Working with Spatio-Temporal Data
Source:vignettes/spatio-temporal-data.Rmd
spatio-temporal-data.RmdThis tutorial shows how to work with spatio-temporal data in CHAP models using established R packages. Rather than reinventing the wheel, we leverage the excellent tidyverse ecosystem.
Recommended Packages
| Package | Purpose | Install |
|---|---|---|
| tsibble | Temporal data structures | install.packages("tsibble") |
| fabletools | Temporal aggregation, reconciliation | install.packages("fabletools") |
| sf | Spatial data and operations | install.packages("sf") |
| cubble | Spatio-temporal data wrangling | install.packages("cubble") |
Working with CHAP Example Data
Let’s start with the example data from the SDK:
data <- get_example_data('laos', 'M')
training_data <- data$training_data
# Examine the structure
training_data
#> # A tsibble: 1,057 x 12 [1M]
#> # Key: location [7]
#> time_period rainfall mean_temperature disease_cases population parent
#> <mth> <dbl> <dbl> <dbl> <dbl> <chr>
#> 1 2000 Jul 430. 23.4 0 58503. -
#> 2 2000 Aug 322. 23.8 0 58503. -
#> 3 2000 Sep 265. 22.7 0 58503. -
#> 4 2000 Oct 103. 22.6 0 58503. -
#> 5 2000 Nov 19.7 20.3 0 58503. -
#> 6 2000 Dec 26.0 19.1 0 58503. -
#> 7 2001 Jan 17.6 19.8 0 60157. -
#> 8 2001 Feb 7.28 22.0 0 60157. -
#> 9 2001 Mar 123. 22.6 0 60157. -
#> 10 2001 Apr 29.6 27.5 0 60157. -
#> # ℹ 1,047 more rows
#> # ℹ 6 more variables: location <chr>, Cases <dbl>, E <dbl>, month <dbl>,
#> # ID_year <dbl>, ID_spat <chr>The data is already a tsibble with: - time_period as the
temporal index (monthly) - location as the spatial key -
disease_cases as the target variable - Various covariates
(rainfall, temperature, population)
Temporal Operations with tsibble
Lag Features
Create lagged versions of variables for time series modeling:
# Add lagged disease cases (1 and 2 months ago)

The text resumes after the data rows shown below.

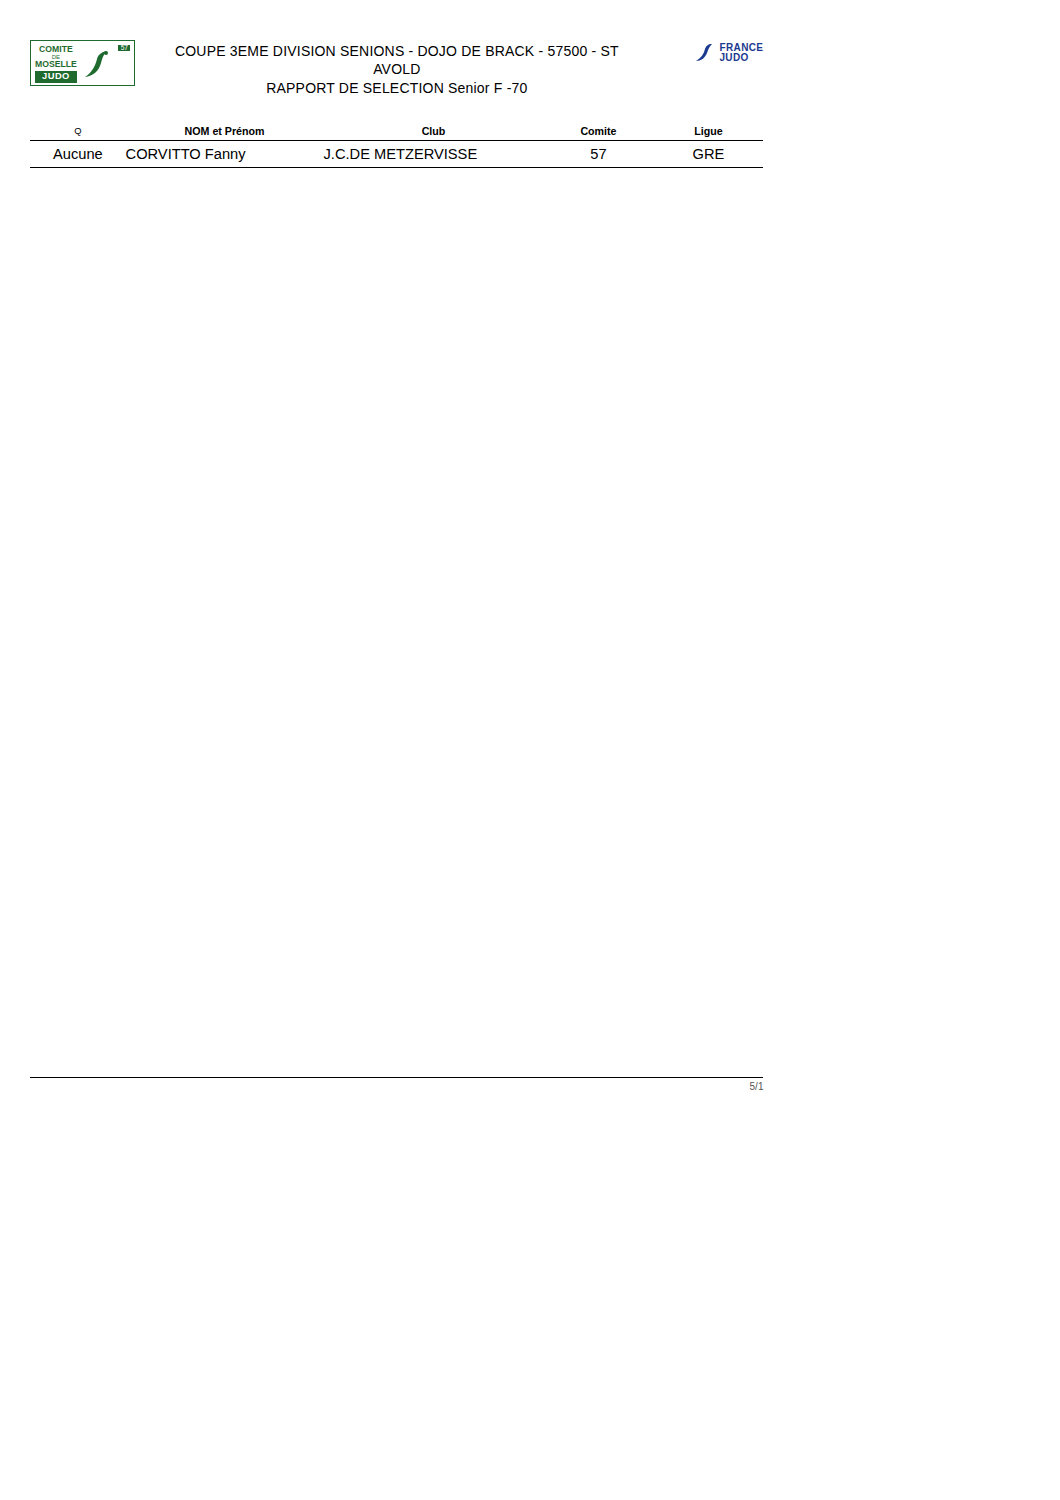COMITE DE MOSELLE JUDO
57
COUPE 3EME DIVISION SENIONS - DOJO DE BRACK - 57500 - ST AVOLD
RAPPORT DE SELECTION Senior F -70
FRANCE JUDO
| Q | NOM et Prénom | Club | Comite | Ligue |
| --- | --- | --- | --- | --- |
| Aucune | CORVITTO Fanny | J.C.DE METZERVISSE | 57 | GRE |
5/1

training_with_lags <- training_data |>
group_by_key() |>
mutate(
cases_lag1 = lag(disease_cases, 1),
cases_lag2 = lag(disease_cases, 2),
rainfall_lag1 = lag(rainfall, 1)
) |>
ungroup()
training_with_lags |>
select(time_period, location, disease_cases, cases_lag1, cases_lag2) |>
head(10)
#> # A tsibble: 10 x 5 [1M]
#> # Key: location [1]
#> time_period location disease_cases cases_lag1 cases_lag2
#> <mth> <chr> <dbl> <dbl> <dbl>
#> 1 2000 Jul Bokeo 0 NA NA
#> 2 2000 Aug Bokeo 0 0 NA
#> 3 2000 Sep Bokeo 0 0 0
#> 4 2000 Oct Bokeo 0 0 0
#> 5 2000 Nov Bokeo 0 0 0
#> 6 2000 Dec Bokeo 0 0 0
#> 7 2001 Jan Bokeo 0 0 0
#> 8 2001 Feb Bokeo 0 0 0
#> 9 2001 Mar Bokeo 0 0 0
#> 10 2001 Apr Bokeo 0 0 0Rolling Window Statistics
Calculate moving averages and other rolling statistics using the slider package:
# Rolling mean of disease cases (3-month window)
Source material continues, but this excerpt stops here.